LATIHAN SINGKAT:
Dalam kutipan bacaan tentang penafsiran ayat tersebut, dalil apa yang disebut Imam al-Ilkiya sebagai dalil pertama?

قُلْ اَرَءَيْتُمْ مَّا تَدْعُوْنَ مِنْ دُوْنِ اللّٰهِ اَرُوْنِيْ مَاذَا خَلَقُوْا مِنَ الْاَرْضِ اَمْ لَهُمْ شِرْكٌ فِى السَّمٰوٰتِ ۖائْتُوْنِيْ بِكِتٰبٍ مِّنْ قَبْلِ هٰذَآ اَوْ اَثٰرَةٍ مِّنْ عِلْمٍ اِنْ كُنْتُمْ صٰدِقِيْنَ4⇧✓✼▶
Katakanlah (Muhammad), “Terangkanlah (kepadaku) tentang apa yang kamu sembah selain Allah; perlihatkan kepadaku apa yang telah mereka ciptakan dari bumi atau adakah peran serta mereka dalam (penciptaan) langit? Bawalah kepadaku kitab yang sebelum (Al-Qur’an) ini atau peninggalan dari pengetahuan (orang-orang dahulu), jika kamu orang yang benar.”
Imam al-Ilkiya menjelaskan bahwa ayat ini mengandung jenis-jenis dalil. Dalil pertama ialah dalil akal, terletak dalam:
أَرُونِي مَاذَا خَلَقُوا مِنَ الْأَرْضِ أَمْ لَهُمْ شِرْكٌ فِي السَّمَاوَاتِ
Sedangkan ائْتُوْنِيْ ke belakang menjelaskan dalil sama’. Sefdangkan susunan اَوْ اَثٰرَةٍ مِّنْ عِلْمٍ ada yang berpendapat bahwa itu merupakan diskusi (munadzarah).

DATA YANG DIBERIKAN:
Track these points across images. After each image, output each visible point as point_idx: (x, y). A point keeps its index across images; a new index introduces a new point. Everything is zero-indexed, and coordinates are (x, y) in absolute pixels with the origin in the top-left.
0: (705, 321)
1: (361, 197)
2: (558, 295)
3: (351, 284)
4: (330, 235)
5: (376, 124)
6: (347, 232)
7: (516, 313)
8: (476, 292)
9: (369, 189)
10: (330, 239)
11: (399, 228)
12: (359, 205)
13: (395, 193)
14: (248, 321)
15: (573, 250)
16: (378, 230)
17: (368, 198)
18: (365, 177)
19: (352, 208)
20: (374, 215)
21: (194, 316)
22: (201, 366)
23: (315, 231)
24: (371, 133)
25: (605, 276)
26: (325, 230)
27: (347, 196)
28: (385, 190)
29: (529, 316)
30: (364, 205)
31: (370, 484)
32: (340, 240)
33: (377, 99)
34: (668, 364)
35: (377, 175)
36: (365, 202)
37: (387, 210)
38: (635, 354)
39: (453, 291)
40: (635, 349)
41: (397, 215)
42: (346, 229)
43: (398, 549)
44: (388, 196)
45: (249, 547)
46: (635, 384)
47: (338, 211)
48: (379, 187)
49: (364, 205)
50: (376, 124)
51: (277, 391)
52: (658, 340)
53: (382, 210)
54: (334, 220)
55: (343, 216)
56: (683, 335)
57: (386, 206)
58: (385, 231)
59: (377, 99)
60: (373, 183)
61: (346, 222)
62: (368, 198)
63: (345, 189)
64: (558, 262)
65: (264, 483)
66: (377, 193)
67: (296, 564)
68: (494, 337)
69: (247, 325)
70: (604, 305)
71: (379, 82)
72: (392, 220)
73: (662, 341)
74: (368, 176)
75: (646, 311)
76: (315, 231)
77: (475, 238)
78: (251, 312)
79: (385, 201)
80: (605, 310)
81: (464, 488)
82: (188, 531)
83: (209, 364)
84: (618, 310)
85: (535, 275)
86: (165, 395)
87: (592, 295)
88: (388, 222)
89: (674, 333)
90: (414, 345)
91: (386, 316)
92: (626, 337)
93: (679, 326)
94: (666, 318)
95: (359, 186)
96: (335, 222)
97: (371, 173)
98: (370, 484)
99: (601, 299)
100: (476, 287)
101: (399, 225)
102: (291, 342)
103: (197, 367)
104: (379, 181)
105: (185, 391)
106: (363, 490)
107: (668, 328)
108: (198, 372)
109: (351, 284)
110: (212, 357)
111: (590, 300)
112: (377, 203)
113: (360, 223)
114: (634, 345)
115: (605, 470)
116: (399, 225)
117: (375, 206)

HASIL TUGAS INI:
Dalil akal.